## Exercise data

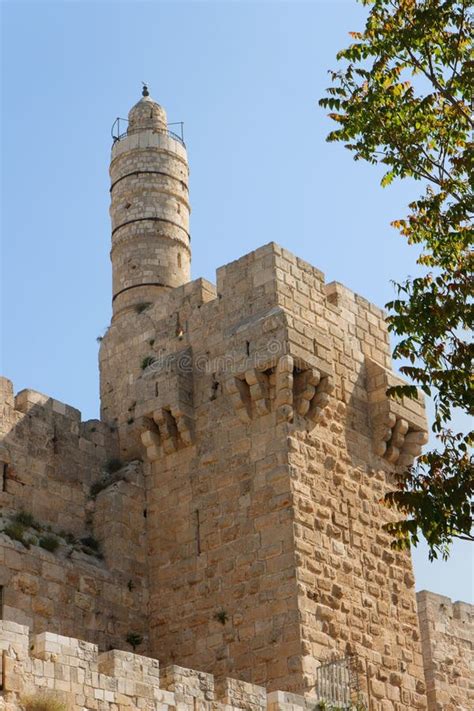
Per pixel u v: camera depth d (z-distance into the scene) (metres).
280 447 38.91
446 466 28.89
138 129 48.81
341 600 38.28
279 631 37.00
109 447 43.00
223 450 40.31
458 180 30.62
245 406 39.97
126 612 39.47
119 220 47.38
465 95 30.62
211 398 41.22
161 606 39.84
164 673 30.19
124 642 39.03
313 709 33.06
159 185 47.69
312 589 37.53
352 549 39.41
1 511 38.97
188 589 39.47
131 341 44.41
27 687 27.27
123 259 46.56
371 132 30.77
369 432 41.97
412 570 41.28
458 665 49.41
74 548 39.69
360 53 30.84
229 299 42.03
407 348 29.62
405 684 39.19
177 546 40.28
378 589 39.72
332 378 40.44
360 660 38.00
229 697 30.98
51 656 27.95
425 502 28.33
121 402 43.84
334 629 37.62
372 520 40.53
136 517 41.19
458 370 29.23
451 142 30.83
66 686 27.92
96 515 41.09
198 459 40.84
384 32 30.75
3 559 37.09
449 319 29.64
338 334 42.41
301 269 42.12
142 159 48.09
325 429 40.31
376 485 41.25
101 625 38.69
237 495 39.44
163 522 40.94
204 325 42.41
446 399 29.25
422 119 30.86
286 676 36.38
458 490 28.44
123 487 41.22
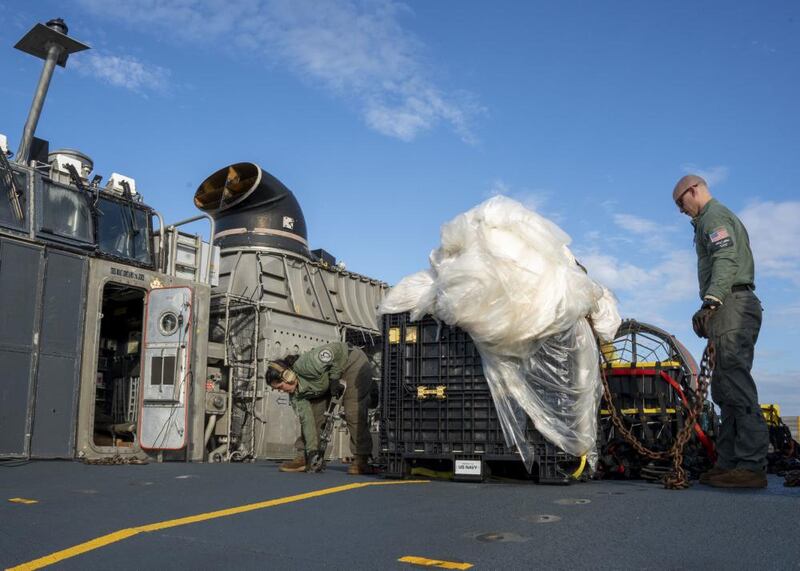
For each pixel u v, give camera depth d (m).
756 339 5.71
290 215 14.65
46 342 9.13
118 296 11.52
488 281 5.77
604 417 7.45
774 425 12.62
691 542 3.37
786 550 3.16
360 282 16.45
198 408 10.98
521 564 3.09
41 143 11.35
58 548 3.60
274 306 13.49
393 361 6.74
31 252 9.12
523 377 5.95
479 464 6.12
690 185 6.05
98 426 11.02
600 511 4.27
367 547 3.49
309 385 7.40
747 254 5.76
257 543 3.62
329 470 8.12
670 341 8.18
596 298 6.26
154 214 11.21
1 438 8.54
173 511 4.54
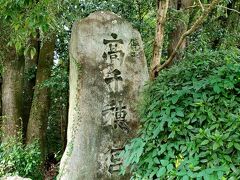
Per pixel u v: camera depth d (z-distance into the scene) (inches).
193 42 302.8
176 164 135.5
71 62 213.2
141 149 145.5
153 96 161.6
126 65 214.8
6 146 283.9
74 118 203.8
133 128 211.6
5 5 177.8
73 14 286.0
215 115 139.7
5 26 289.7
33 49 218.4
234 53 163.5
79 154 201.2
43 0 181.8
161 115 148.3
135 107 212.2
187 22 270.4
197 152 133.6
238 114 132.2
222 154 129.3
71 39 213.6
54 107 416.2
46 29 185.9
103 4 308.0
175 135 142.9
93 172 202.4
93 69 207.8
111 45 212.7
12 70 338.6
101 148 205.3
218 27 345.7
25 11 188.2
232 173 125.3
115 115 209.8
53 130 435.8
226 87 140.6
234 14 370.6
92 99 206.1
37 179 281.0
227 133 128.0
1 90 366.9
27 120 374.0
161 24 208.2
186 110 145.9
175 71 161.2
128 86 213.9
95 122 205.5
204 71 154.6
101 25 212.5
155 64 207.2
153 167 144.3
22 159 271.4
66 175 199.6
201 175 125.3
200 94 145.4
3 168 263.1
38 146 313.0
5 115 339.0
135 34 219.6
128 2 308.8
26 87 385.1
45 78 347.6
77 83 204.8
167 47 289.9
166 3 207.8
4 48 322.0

## Problem details
Restate the final lines of the listing above word for word, beginning at the line that contains "234 53 163.5".

## Solution
234 53 163.5
79 154 201.2
43 0 181.8
161 115 148.3
135 107 212.2
187 22 270.4
197 152 133.6
238 114 132.2
222 154 129.3
71 39 213.6
54 107 416.2
46 29 185.9
103 4 308.0
175 135 142.9
93 172 202.4
93 69 207.8
111 45 212.7
12 70 338.6
101 148 205.3
218 27 345.7
25 11 188.2
232 173 125.3
115 115 209.8
53 130 435.8
226 87 140.6
234 14 370.6
92 99 206.1
37 179 281.0
227 133 128.0
1 90 366.9
27 120 374.0
161 24 208.2
186 110 145.9
175 71 161.2
128 86 213.9
95 122 205.5
204 71 154.6
101 25 212.5
155 64 207.2
153 167 144.3
22 159 271.4
66 175 199.6
201 175 125.3
200 94 145.4
3 168 263.1
38 146 313.0
5 115 339.0
135 34 219.6
128 2 308.8
26 87 385.1
45 78 347.6
77 83 204.8
167 47 289.9
166 3 207.8
4 48 322.0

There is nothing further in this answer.